Ursula Junker sagt, sie musste sich neuen Hausrat und eine Küche anschaffen, anderen ging es ähnlich. Erstattung? Die Baubehörde sagte, sie sollten eine Kostenaufstellung einreichen. Das hätten sie getan, aber dann hörten sie nichts anderes. “Ich bin immer noch fett in der Stimmung von all dem Scheiß”, sagt Staben. Ursula Junker ergänzt: „Vorher hatte ich keine Schulden. Ich habe jetzt welche.“ Aus Kosten- und Unsicherheitsgründen hatte Staben einen Fragenkatalog an die Hausverwaltung geschickt. Es gab auch ein Vorstellungsgespräch. Aber es wurde kurz vorher abgesagt und danach nicht verlängert. Alle machen sich Sorgen um ihr Hab und Gut und was passiert, wenn die alten Wohnungen nicht gelüftet und beheizt werden. Ursula Junker: „Also alles verschimmelt.“
Stadt: Immer noch in Lebensgefahr
Und die vier zweifeln, ob damals, im Mai, wirklich Gefahr im Verzug war. Die Stadt misst jede Woche, ob sich im Bereich des Ahlemer Tunnels unter Tage und an der Oberfläche etwas tut. “Wir haben nichts gehört.”
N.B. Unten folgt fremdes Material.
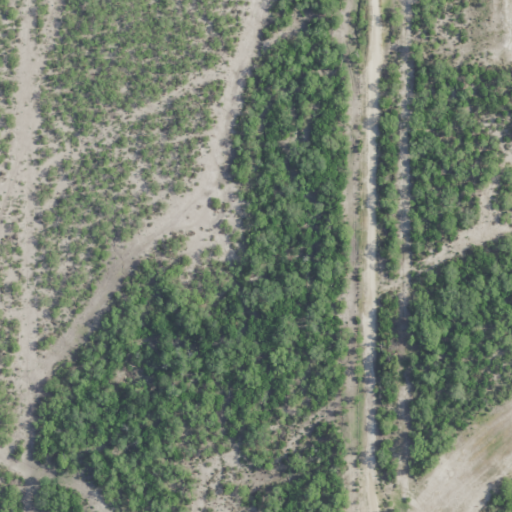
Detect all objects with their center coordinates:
road: (375, 256)
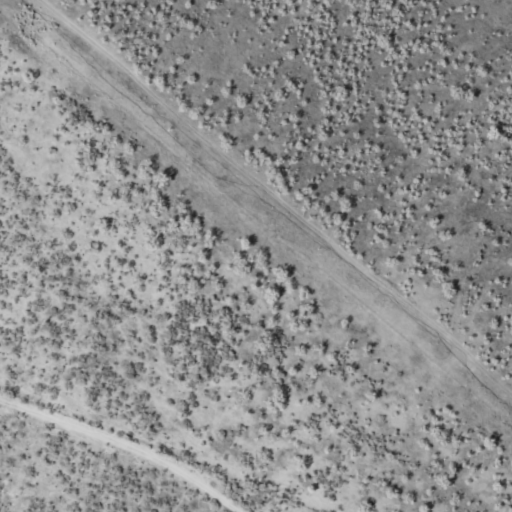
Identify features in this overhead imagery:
road: (132, 462)
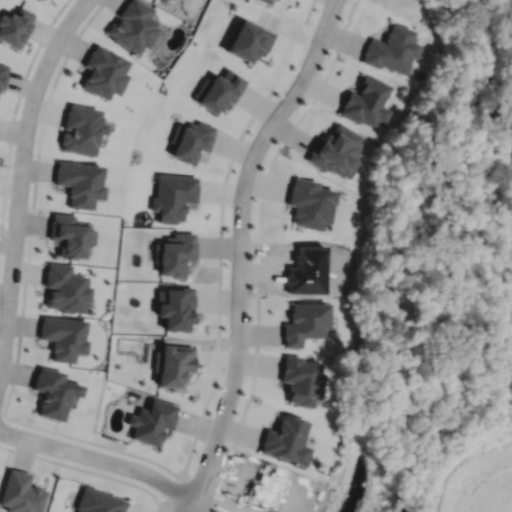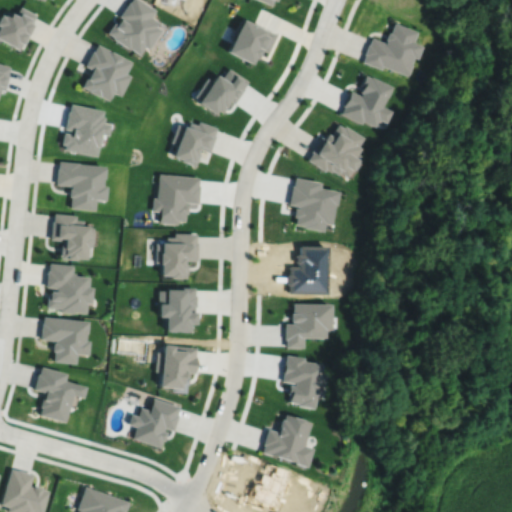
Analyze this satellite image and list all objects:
building: (266, 1)
building: (266, 1)
street lamp: (57, 22)
building: (14, 26)
building: (132, 26)
street lamp: (314, 26)
building: (15, 27)
building: (132, 27)
road: (301, 35)
building: (247, 40)
building: (248, 40)
building: (391, 49)
building: (392, 50)
building: (103, 72)
building: (103, 73)
building: (3, 75)
building: (218, 91)
building: (220, 91)
building: (366, 102)
building: (367, 103)
road: (15, 110)
building: (82, 131)
building: (190, 141)
building: (191, 141)
street lamp: (269, 146)
building: (336, 150)
building: (335, 151)
street lamp: (33, 155)
road: (21, 179)
building: (78, 182)
building: (79, 183)
building: (173, 196)
building: (173, 196)
building: (310, 202)
building: (309, 203)
road: (259, 213)
street lamp: (231, 229)
building: (68, 232)
building: (68, 235)
road: (239, 250)
building: (174, 252)
building: (175, 254)
building: (309, 273)
street lamp: (0, 277)
building: (64, 286)
building: (63, 288)
building: (175, 305)
building: (175, 308)
building: (306, 320)
building: (304, 322)
building: (63, 336)
building: (62, 337)
street lamp: (246, 348)
building: (173, 364)
building: (174, 366)
building: (302, 383)
building: (54, 391)
building: (52, 392)
road: (2, 412)
building: (151, 420)
building: (152, 423)
building: (286, 439)
building: (285, 440)
street lamp: (8, 443)
street lamp: (223, 444)
road: (107, 461)
road: (87, 470)
crop: (478, 478)
building: (267, 489)
street lamp: (154, 490)
building: (20, 493)
building: (22, 493)
building: (97, 501)
building: (98, 502)
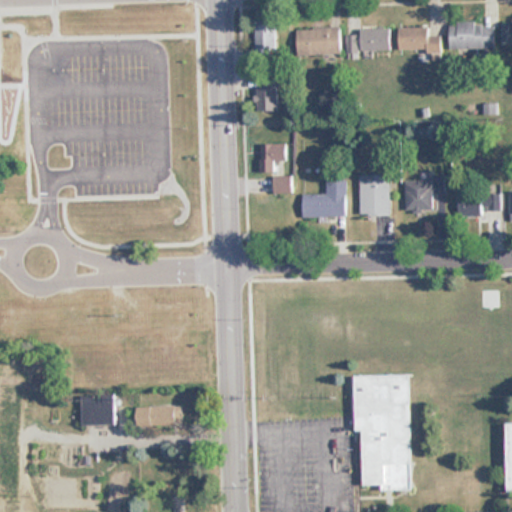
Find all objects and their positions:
building: (508, 32)
building: (474, 36)
building: (265, 40)
building: (370, 40)
building: (420, 40)
building: (320, 41)
road: (124, 43)
building: (268, 98)
building: (272, 156)
building: (284, 184)
building: (423, 194)
building: (376, 195)
building: (328, 201)
building: (510, 204)
building: (481, 208)
road: (5, 253)
road: (10, 254)
road: (229, 256)
road: (371, 265)
road: (146, 270)
building: (97, 409)
building: (161, 415)
building: (386, 428)
building: (510, 456)
building: (195, 506)
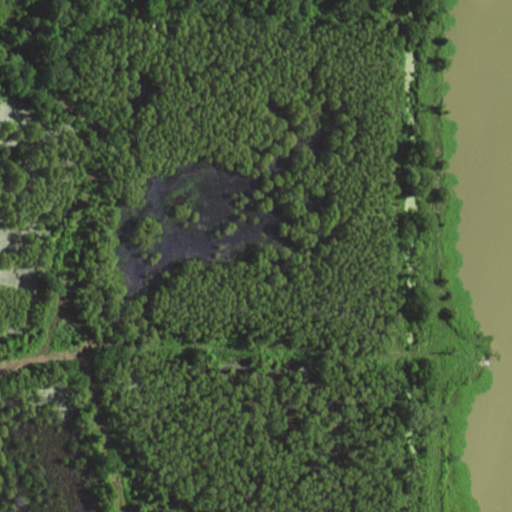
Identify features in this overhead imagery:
road: (394, 256)
road: (292, 349)
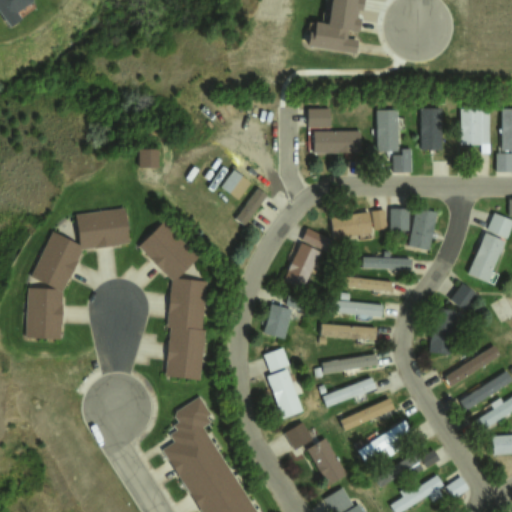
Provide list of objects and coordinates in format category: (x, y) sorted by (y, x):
building: (13, 5)
road: (415, 15)
building: (334, 24)
building: (335, 26)
building: (316, 116)
building: (473, 126)
building: (429, 127)
building: (504, 127)
building: (389, 139)
building: (335, 141)
road: (293, 153)
building: (149, 156)
building: (146, 157)
building: (502, 162)
building: (233, 183)
building: (248, 206)
building: (509, 207)
building: (376, 218)
building: (396, 219)
building: (348, 224)
building: (99, 226)
building: (420, 228)
building: (488, 246)
building: (164, 248)
building: (303, 259)
building: (54, 260)
building: (384, 262)
building: (65, 267)
road: (252, 274)
building: (365, 283)
building: (461, 296)
building: (177, 302)
building: (186, 302)
building: (352, 307)
building: (42, 313)
building: (275, 320)
building: (345, 330)
building: (439, 330)
road: (400, 347)
building: (182, 352)
building: (347, 363)
building: (469, 364)
building: (280, 382)
building: (483, 389)
building: (347, 390)
building: (493, 411)
building: (364, 413)
building: (381, 438)
building: (501, 443)
building: (314, 452)
building: (202, 462)
building: (203, 463)
building: (402, 467)
building: (425, 492)
building: (340, 502)
road: (380, 502)
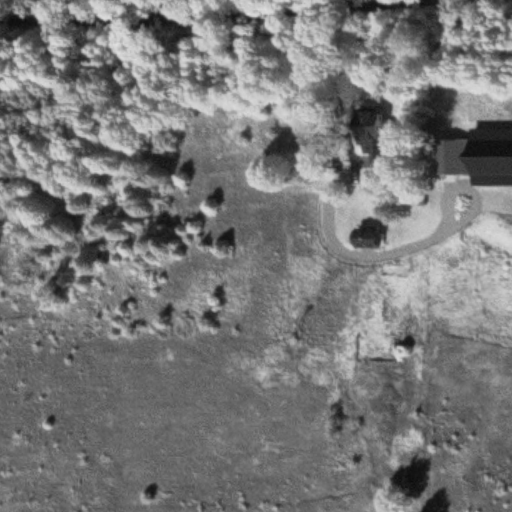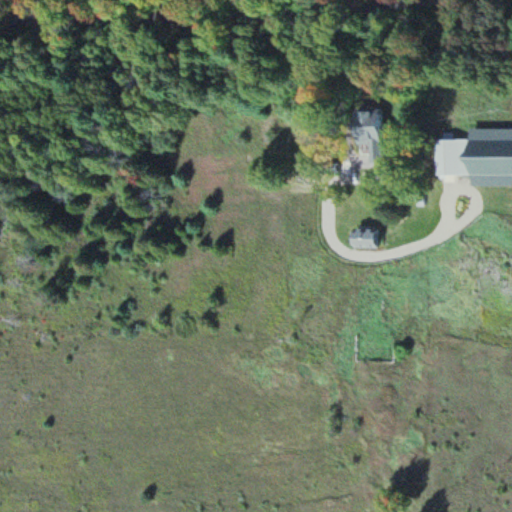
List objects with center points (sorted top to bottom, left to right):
road: (225, 18)
building: (375, 134)
building: (457, 157)
building: (370, 240)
Es stimmt sogar: Die Stadtverwaltung bestätigte durch Sprecherin Michaela Steigerwald, dass es an der Petit-Couronne-Straße keine Auffälligkeiten gegeben habe. „Trotzdem droht jederzeit eine Kernschmelze – und damit Lebensgefahr für die Menschen, die sich in den Häusern aufhalten“, sagt sie. Alle weiteren Ansprüche der Mieter weist die Sprecherin zurückhaltend, aber entschieden zurück.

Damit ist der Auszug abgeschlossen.